In February 1960, Manne told an interviewer of his need to establish a permanent place for L.A. jazz musicians to play.  He also offered a credo: “I believe that the person who runs a jazz club should like the music just as much as the musicians.”  Ironically, Shelly’s Manne-Hole opened on the site of a club he had worked a couple of years earlier, only to be stiffed by the owner.
It formally opened in November 1960 and quickly became the center of L.A. jazz. Musicians were kings at Shelly’s; for once, their every need was provided.  Weeknights local players like Paul Horn, Dexter Gordon and Curtis Amy led their groups, while Shelly Manne and His Men were weekend fixtures.  Price was one of the house vocalists, along with Helen Humes, Irene Kral and blues singer Big Miller.  In its first year of operation, Manne lost $8,000.
By the end of 1963, the Manne-Hole was booking national names, beginning with the John Coltrane Quartet.  At the same time, space was made for worthy local groups, like the experimental big band led by bassist Ralph Peňa.  Price must surely have taken note of the accommodation that Manne made to deserving local players.  Her Bakery bookings would include piano duets between Horace Tapscott and Nate Morgan, nights devoted to the music of Russ Freeman or Jimmy Rowles, showcases for tap dance companies, or a panel-and-concert book party for Gene Lees’ biography of Woody Herman, Leader of the Band.

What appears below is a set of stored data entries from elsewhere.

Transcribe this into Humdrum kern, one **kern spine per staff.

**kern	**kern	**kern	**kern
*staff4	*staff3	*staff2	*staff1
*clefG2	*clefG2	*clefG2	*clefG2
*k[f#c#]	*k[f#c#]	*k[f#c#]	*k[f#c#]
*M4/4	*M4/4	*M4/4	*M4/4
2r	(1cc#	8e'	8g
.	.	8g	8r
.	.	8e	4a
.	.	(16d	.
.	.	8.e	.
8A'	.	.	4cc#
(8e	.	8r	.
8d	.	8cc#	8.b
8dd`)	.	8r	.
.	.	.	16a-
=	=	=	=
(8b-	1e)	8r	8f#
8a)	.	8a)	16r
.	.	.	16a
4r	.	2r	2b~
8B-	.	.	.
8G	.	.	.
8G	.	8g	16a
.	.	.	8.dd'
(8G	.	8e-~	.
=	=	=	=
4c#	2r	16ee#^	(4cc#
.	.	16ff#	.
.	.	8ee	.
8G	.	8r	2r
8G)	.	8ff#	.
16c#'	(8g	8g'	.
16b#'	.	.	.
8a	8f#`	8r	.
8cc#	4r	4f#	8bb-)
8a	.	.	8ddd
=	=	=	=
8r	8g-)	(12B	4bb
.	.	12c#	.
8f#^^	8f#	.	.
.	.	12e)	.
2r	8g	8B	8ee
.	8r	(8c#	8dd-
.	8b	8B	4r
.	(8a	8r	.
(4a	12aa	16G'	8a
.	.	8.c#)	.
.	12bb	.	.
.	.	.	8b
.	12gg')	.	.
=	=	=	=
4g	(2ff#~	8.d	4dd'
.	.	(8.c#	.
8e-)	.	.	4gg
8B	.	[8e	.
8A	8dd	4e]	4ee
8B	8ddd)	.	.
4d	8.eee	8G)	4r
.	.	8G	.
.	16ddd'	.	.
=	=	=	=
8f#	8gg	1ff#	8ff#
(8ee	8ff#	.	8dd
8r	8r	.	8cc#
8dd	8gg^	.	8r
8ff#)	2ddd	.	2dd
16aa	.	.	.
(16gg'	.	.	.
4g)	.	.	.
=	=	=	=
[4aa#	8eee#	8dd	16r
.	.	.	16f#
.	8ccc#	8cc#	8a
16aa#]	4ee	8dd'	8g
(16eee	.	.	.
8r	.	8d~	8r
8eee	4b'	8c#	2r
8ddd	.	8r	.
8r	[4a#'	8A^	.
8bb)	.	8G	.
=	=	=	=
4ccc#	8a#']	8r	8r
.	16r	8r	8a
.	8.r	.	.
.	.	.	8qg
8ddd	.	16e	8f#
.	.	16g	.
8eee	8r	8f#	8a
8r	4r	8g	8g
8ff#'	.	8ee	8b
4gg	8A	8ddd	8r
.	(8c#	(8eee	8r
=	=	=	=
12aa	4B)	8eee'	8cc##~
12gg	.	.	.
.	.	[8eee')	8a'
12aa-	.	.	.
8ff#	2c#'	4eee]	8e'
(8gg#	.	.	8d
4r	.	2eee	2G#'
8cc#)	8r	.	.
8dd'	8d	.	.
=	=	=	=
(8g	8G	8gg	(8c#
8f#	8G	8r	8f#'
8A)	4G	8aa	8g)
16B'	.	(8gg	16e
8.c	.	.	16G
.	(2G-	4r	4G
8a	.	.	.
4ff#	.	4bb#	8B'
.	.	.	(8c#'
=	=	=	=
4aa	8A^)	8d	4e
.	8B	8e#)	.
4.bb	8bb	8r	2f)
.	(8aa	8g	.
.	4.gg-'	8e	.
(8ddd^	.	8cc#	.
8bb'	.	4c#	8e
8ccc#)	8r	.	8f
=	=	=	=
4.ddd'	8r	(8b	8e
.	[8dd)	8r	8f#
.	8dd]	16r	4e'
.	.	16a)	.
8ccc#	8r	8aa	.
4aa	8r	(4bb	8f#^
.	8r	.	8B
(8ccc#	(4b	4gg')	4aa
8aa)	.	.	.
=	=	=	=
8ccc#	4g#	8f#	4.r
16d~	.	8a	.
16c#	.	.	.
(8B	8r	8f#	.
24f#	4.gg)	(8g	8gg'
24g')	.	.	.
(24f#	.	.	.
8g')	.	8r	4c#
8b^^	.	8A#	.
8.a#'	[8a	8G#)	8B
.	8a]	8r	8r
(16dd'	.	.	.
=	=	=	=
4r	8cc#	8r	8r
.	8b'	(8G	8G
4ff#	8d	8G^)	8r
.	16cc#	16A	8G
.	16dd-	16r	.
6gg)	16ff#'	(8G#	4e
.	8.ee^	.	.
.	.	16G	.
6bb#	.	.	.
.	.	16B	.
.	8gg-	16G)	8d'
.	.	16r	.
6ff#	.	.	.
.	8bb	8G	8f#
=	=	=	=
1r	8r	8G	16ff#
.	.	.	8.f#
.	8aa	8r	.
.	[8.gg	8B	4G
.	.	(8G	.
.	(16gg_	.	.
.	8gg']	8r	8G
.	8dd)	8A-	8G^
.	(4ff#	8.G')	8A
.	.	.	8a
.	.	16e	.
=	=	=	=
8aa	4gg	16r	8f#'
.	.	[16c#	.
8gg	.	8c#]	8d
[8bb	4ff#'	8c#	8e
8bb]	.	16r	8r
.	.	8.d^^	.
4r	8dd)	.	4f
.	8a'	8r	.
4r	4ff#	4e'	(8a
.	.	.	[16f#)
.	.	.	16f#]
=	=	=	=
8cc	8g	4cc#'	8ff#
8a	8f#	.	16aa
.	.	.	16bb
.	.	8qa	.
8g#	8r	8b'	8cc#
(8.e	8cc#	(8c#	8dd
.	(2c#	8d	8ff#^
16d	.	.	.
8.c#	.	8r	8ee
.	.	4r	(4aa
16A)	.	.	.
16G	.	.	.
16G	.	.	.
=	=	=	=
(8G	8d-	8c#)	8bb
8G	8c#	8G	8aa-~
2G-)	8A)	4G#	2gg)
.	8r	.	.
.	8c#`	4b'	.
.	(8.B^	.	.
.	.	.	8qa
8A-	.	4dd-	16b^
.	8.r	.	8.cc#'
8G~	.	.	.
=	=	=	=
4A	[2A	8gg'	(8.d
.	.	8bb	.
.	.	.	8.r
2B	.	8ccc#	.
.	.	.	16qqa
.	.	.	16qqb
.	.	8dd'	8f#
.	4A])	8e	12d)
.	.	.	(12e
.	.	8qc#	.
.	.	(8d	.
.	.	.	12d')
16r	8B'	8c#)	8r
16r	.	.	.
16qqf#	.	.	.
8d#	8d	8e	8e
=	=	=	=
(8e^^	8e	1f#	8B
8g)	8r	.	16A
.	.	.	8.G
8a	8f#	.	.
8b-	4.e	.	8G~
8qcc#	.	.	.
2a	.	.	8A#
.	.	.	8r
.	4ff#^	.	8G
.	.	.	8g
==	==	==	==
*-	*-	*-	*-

     When the Bakery lost its permanent home in 2011, it was a shock, but Price continued presenting the music in choice venues under her “Moveable Feast” banner.  Culver City gave her a free plot of land for the new Bakery site; the Annenberg Foundation gave her a generous grant; and architect Frank Gehry is designing a new building. 
     Now the California Jazz Foundation is honoring Ruth Price in a music event that the Bakery’s audience can participate in.